Perintah Tugas: Jelaskan dalam satu sampai tiga kalimat alasan penulis esai tentang tetralogi Drunken mengunggah tulisan lama yang pernah dimuat di Sabili.

Teks Kajian:
******************************

Tetralogi “Drunken” dalam Sastra Indonesia
By Hendra Veejay in KELAS ONLINE BIMBINGAN MENULIS NOVEL (Files) · Edit Doc
Teman-teman, maaf...
bukan sok pinter, tapi saya mau posting satu tulisan lama saya. Essay ini
pernah dimuat di Sabili, dan rasanya akan nyambung sama materi tulisan humor
yang kemarin dibawakan dengan mantap oleh kang Haris Firmansyah. Semoga bisa
menambah-nambah ilmu teman-teman terutama dalam teori bisosiasi, teori
ketidaksejajaran (incongruity theory), teori konflik (conflict theory),
dan teori pembebasan (relief theory) yang keempatnya memang membentuk
humor itu sendiri. Mohon maaf kalau tidak berkenan...
Pada bulan Agustus 2009,
Pidi Baiq kembali mengeluarkan sebuah buku untuk melengkapi trilogi Drunken
yang sudah terbit sebelumnya (Drunken Monster, Drunken Molen dan Drunken Mama),
bukunya kali ini berjudul “Drunken Marmut”. Dilihat dari jenisnya, buku ke empat
ini tidak berbeda dari pendahulunya, yang masih mengusung kisah sehari-hari
dengan dibungkus oleh humor.
Kalau diperhatikan, di
dunia perbukuan Indonesia sudah bertebaran ratusan judul buku humor, semuanya
berusaha tampil beda dan mengusung sesuatu yang unik meski pada akhirnya mereka
harus menyerah lagi pada kondisi pasar yang mulai jenuh pada humor yang
berulang-ulang.
Faktanya, di balik
situasi ini buku-buku Pidi Baiq bisa bicara banyak pada pembaca. Padahal jelas
Pidi menjual humor bukan lewat popularitas seperti kebanyakan komedian nasional
yang membuat buku humor. Popularitas Pidi adalah popularitas lokal, bahkan
sebelum “Drunken Monster” terbit sebenarnya tidak banyak orang tahu kalau ada
manusia bernama Pidi Baiq.
Jadi sebenarnya apa yang
ditawarkan oleh Pidi lewat bukunya? Lebih jauh lagi, apakah tetralogi Drunken
memiliki “konsep humor” yang benar?
Pertanyaan ini terjawab
bila kita memahami apa definisi dari humor. Sebelumnya kita lihat dulu
pernyataan Arswendo Atmowiloto yang mengatakan bahwa humor hakikatnya tak lain
dari “logika bengkok” atau plesetan.

******************************

Entri data tersimpan:

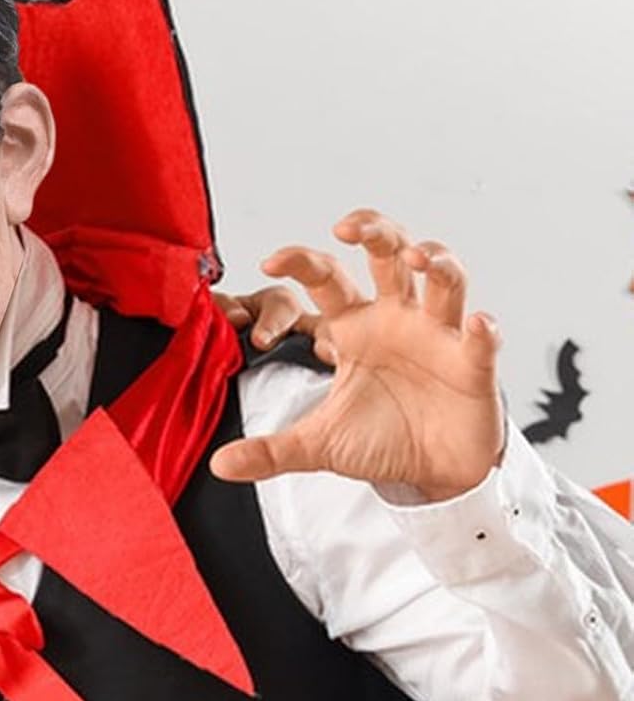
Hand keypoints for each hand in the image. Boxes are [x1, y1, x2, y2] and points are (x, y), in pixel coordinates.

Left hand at [209, 209, 504, 500]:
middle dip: (377, 232)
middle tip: (349, 227)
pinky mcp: (473, 366)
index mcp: (356, 329)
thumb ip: (270, 451)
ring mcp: (439, 338)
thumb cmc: (380, 442)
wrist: (430, 473)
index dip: (302, 262)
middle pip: (392, 256)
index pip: (327, 279)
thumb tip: (218, 466)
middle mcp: (399, 320)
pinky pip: (482, 340)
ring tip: (420, 258)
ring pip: (446, 281)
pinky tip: (478, 324)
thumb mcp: (317, 446)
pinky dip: (482, 330)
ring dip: (438, 262)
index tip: (270, 259)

******************************

Jawaban Latihan: Penulis mengunggah esai tersebut karena merasa isinya nyambung dengan materi tulisan humor yang kemarin dibawakan oleh kang Haris Firmansyah. Penulis juga berharap esai itu menambah ilmu teman-teman, terutama tentang teori bisosiasi, teori ketidaksejajaran, teori konflik, dan teori pembebasan. Menurut penulis, keempat teori itu membentuk humor itu sendiri.